TO-DO ITEM:
Update the lines from the line with "### **Legacy and Character**" to the line with "William Walker was", changing "venerable" to "honorable" and leaving everything else as it stands.

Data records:
= Beginning of Section =
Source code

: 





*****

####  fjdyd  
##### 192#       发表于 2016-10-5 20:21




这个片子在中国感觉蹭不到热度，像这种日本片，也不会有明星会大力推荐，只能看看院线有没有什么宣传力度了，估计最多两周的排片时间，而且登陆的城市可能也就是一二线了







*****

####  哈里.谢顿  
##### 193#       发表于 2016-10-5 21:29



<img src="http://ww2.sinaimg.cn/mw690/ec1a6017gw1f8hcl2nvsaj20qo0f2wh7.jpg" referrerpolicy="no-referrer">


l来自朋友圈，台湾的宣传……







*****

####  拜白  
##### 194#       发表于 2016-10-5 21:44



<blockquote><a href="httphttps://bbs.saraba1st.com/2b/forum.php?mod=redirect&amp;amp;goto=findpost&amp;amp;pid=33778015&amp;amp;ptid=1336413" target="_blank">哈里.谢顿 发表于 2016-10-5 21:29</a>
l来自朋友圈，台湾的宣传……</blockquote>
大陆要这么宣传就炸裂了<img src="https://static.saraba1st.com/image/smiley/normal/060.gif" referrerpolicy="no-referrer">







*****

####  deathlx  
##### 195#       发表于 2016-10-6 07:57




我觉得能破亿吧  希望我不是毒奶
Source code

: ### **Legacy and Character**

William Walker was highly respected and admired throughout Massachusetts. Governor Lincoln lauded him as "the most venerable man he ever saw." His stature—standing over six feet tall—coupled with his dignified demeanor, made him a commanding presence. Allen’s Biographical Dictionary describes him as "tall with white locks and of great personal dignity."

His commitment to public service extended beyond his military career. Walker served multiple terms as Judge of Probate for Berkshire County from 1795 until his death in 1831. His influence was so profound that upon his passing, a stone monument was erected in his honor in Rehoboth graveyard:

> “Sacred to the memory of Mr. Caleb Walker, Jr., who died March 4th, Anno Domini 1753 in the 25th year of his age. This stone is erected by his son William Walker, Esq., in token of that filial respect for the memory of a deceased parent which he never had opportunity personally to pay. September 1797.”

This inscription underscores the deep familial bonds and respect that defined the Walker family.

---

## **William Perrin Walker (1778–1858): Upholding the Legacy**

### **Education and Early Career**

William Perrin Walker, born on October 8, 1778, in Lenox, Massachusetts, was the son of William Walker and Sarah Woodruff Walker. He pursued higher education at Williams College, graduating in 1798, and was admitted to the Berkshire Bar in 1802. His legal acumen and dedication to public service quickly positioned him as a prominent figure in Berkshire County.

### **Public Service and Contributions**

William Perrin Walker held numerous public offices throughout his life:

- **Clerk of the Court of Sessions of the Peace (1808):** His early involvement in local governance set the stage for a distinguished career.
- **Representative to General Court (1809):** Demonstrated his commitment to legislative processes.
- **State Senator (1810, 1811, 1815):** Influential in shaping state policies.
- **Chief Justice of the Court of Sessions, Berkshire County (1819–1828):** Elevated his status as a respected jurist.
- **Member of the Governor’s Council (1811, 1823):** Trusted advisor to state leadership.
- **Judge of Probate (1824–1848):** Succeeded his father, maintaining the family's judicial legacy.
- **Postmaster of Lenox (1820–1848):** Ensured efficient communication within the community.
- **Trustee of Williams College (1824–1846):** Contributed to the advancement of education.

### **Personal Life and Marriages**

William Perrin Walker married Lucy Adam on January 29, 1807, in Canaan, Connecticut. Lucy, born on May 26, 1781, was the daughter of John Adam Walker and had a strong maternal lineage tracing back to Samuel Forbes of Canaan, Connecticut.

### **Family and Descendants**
= End of Section =
TASK RESULT:
: ### **Legacy and Character**

William Walker was highly respected and admired throughout Massachusetts. Governor Lincoln lauded him as "the most honorable man he ever saw." His stature—standing over six feet tall—coupled with his dignified demeanor, made him a commanding presence. Allen’s Biographical Dictionary describes him as "tall with white locks and of great personal dignity."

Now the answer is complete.